* [DOCUMENT PASSAGE]

Has World of Warcraft affected how you design games?
Burns: Maybe the designers would have a more interesting answer, but as an environment artist, it really hasn’t affected how I create zones and objects for EQ. I still create everything with the EQ style and lore in mind. But certainly WoW has had a huge impact on the MMO industry as a whole.
Chan: It has in the same way that any other game out there affects the way I design games. You play other games (both internally and externally) and you see what they did, what didn’t work and what did work. Designing games is a collaborative process, you can’t only do your thing and you’re done… I suspect that many other developers feel the same as well.
Do you find that player expectations entering EQ are different now than they used to be?
Burns: Yes. I think originally EQ was the hot new MMO game when it launched, and everyone wanted to try it out. MMO’s were new to a lot of players at that time, so they may not have expected the massive scale of the game and it’s community. Now, most players have experienced a few different MMO’s and know what to expect in general. I think players entering EQ now, or returning to play again, really enjoy the EQ lore, the massive amount content we’ve created over the last 10 years, and, most importantly, the EQ community of players they play with.
Chan: I think so, when EQ first came out machines were less powerful and people were excited to be in a 3-D world (instead of the 2.5D). Now for a MMORPG to not be 3-D is pretty rare. I think that same idea also applies to many other parts of the game.
What awesome franchise that isn’t yet an MMO would you love to work on?
Burns: I think a G.I. Joe MMO could be great. There’s a lot of potential there with a built-in fan base, character classes, and storylines to draw from. Definitely some good PvP with the Joes vs. Cobra, then add some movie and toy tie-in’s, sounds like a hit to me. Personally, I’d love to work on that because I’ve been a huge G.I. Joe fan since I was a kid. I loved the toys, watched the cartoons, and collected the comic books.
A couple of others I’d like to work on, that might not be mass appeal MMO’s, but just because I think they are so cool, would be a Firefly MMO, a Mad Max MMO, a Deadlands MMO, or a killer apocalyptic zombie MMO. I’ve always been a mech fan too, so maybe a BattleTech or Robotech MMO would be fun!
Chan: That’s a tough one, there are so many MMO’s in development right now and so many of them look like they would be fun to work on.
What is going to define the next generation MMO?
Burns: I think the next big jump for MMO’s would be in accessibility. The same game, accessible through a phone, laptop, home PC, or Playstation 3, whatever you have on you at the time, much like how we access our email and the internet and social networking sites now. There would be a lot of variation on gameplay styles within the same game, to reach the widest audience possible.
Chan: The next gen MMO is going to have to take MMO’s even more mainstream than they already are by finding a way to make gaming more accessible to a broader audience and creating storylines and quests that are interesting to bigger audiences.
Is the future of MMOs a “WOW Killer” or is it something we can’t even imagine?
Burns: I don’t think there will be a WoW killer. I believe games like WoW, EverQuest, and Ultima Online have cemented their place in history. Their numbers may shrink, as more and more MMO’s launch, but I think they’ll have people playing them as long as the servers are up and running.
Future MMO’s will continue to expand the MMO genre, and create games that appeal to all types of gamers from kids and casual weekend warriors to hardcore power gamers.
Chan: I think it’s something that we haven’t thought of yet. There are so many more ideas that we haven’t explored or different styles and ways of gameplay that have yet to be tapped into.

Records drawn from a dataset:

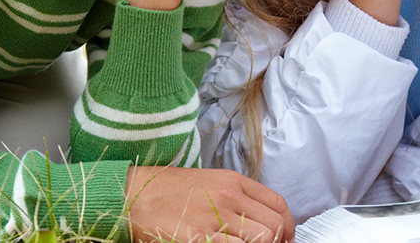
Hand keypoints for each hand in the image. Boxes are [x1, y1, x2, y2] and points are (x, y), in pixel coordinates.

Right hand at [125, 166, 293, 242]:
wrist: (130, 195)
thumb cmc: (166, 192)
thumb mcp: (208, 184)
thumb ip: (236, 199)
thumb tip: (259, 220)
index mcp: (233, 182)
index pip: (278, 205)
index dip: (288, 228)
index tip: (286, 240)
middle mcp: (229, 196)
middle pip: (274, 226)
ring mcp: (215, 216)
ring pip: (262, 239)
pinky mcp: (199, 236)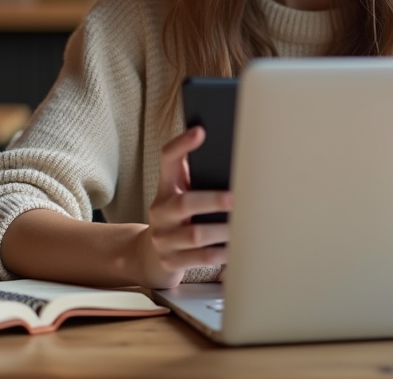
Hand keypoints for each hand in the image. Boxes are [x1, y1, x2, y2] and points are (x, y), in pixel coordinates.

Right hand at [137, 126, 230, 287]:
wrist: (147, 256)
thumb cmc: (176, 219)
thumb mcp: (179, 194)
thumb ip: (197, 178)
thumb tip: (237, 160)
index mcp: (166, 188)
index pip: (168, 159)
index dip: (182, 144)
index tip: (200, 131)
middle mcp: (161, 212)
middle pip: (184, 203)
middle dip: (213, 201)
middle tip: (235, 199)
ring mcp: (163, 238)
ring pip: (195, 235)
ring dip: (223, 231)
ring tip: (244, 226)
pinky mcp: (170, 261)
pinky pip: (200, 258)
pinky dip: (222, 254)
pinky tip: (237, 248)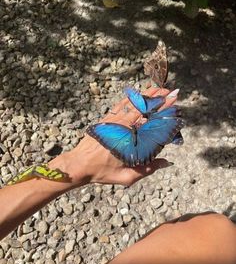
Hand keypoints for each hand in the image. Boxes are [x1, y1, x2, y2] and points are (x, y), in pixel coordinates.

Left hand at [49, 87, 177, 187]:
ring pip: (133, 103)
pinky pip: (120, 105)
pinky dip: (131, 98)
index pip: (151, 120)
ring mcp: (113, 120)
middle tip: (172, 91)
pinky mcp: (106, 119)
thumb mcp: (126, 176)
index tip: (174, 100)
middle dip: (159, 98)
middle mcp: (123, 127)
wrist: (79, 164)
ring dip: (147, 95)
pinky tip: (138, 93)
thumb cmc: (102, 171)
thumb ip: (148, 169)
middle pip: (144, 108)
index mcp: (130, 140)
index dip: (163, 109)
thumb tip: (167, 162)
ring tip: (159, 87)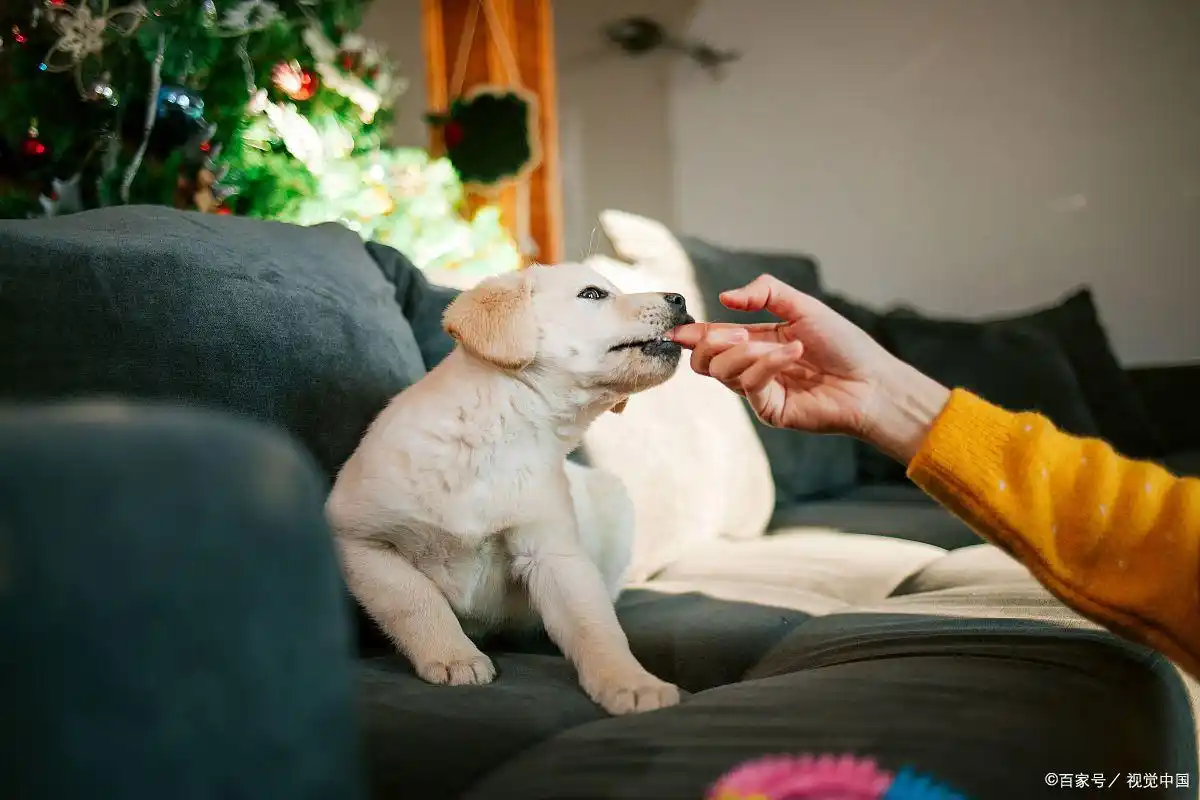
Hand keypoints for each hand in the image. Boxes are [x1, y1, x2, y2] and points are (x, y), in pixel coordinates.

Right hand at [669, 275, 950, 463]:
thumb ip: (764, 292)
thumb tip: (724, 297)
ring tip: (781, 343)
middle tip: (737, 332)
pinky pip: (749, 385)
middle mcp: (753, 367)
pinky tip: (793, 353)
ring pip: (721, 372)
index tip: (676, 330)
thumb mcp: (803, 306)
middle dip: (711, 342)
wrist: (873, 380)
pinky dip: (766, 364)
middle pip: (705, 361)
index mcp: (757, 342)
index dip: (693, 334)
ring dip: (744, 351)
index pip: (714, 339)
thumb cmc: (845, 344)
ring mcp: (759, 391)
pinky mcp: (769, 410)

* [EXERCISE SET]
[1] Set down the passage of the MMO interview from "Burns: Yes. I" to "they play with.", word for word.
[2] Which devices does Burns list in the MMO interview as ways to access the same game?
[3] Condense the paragraph of the MMO interview that begins "Burns: Yes. I think originally EQ" into a bulleted list of its main points.

* [EXPECTED RESPONSES]
[1]
Burns: Yes. I think originally EQ was the hot new MMO game when it launched, and everyone wanted to try it out. MMO’s were new to a lot of players at that time, so they may not have expected the massive scale of the game and it’s community. Now, most players have experienced a few different MMO’s and know what to expect in general. I think players entering EQ now, or returning to play again, really enjoy the EQ lore, the massive amount content we’ve created over the last 10 years, and, most importantly, the EQ community of players they play with.

[2]
- Phone
- Laptop
- Home PC
- PlayStation 3

[3]
- Burns says player expectations entering EQ have changed.
- At launch, EQ was the hot new MMO and everyone wanted to try it.
- MMOs were new to many players then, so they may not have expected the massive scale of the game and its community.
- Most players now have experienced several MMOs and know what to expect in general.
- Players entering or returning to EQ now enjoy its lore, the large amount of content created over the last 10 years, and above all the community of players they play with.